Red Metal has executed a Definitive Agreement on claims in Quebec, see news release dated October 30, 2024, and Company views these claims as a foundation. Red Metal intends to expand and grow the mineral claims that are within the Timiskaming Graben Formation near the town of Ville Marie. Meanwhile, the Company will look to continue its work on its flagship post discovery copper project in Chile.

The Company's CEO, Caitlin Jeffs, commented: "We are excited to be a part of what potentially can be a game changing discovery for Quebec and Canada. Renewable, natural hydrogen can help Canada become a green energy superpower."

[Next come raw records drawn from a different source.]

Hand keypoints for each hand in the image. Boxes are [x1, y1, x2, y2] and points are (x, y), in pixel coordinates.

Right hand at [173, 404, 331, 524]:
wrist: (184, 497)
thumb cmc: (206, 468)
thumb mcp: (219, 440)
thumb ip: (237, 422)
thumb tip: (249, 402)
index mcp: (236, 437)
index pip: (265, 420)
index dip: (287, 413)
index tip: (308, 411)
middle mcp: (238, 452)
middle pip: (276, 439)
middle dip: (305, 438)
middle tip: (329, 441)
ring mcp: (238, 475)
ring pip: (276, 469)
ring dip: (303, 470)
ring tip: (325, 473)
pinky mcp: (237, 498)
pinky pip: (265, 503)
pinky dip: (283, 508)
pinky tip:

The Company's CEO further commented, "We are focused on Copper, Hydrogen, and other elements that are essential for the sustainable economy driven by AI and clean energy. Our focus is exploration and advancing these projects forward."

Private placement offering

In addition, Red Metal , announces a non-brokered private placement offering for gross proceeds of up to C$840,000 for an aggregate of up to 9,750,000 units (the "Offering"). The Offering is a combination of flow-through units and non-flow-through units.

The Company intends to raise up to $300,000 issuing an aggregate of up to 3,000,000 flow-through units at a price of C$0.10 per flow-though unit (the "FT Units"). Each FT Unit shall be comprised of one common share of the Company to be issued as a "flow-through share" within the meaning of the Income Tax Act (Canada) (each, a "FT Share") and one half of one common share purchase warrant (each full warrant, a "Warrant"). Each Warrant shall be exercisable into one common share of the Company (each, a "Warrant Share") at a price of C$0.12 at any time on or before the date which is 18 months after the closing date of the Offering.

The Company intends to raise up to $540,000 issuing an aggregate of up to 6,750,000 non-flow-through units at a price of $0.08 per non-flow-through unit (the "Non FT Units"). Each Non FT Unit shall be comprised of one common share in the capital of the Company (each a "Common Share") and one half of one Common Share purchase warrant (each a "Warrant"). Each whole Warrant shall be exercisable into one Common Share at a price of C$0.12 at any time on or before the date which is 18 months after the closing date of the Offering.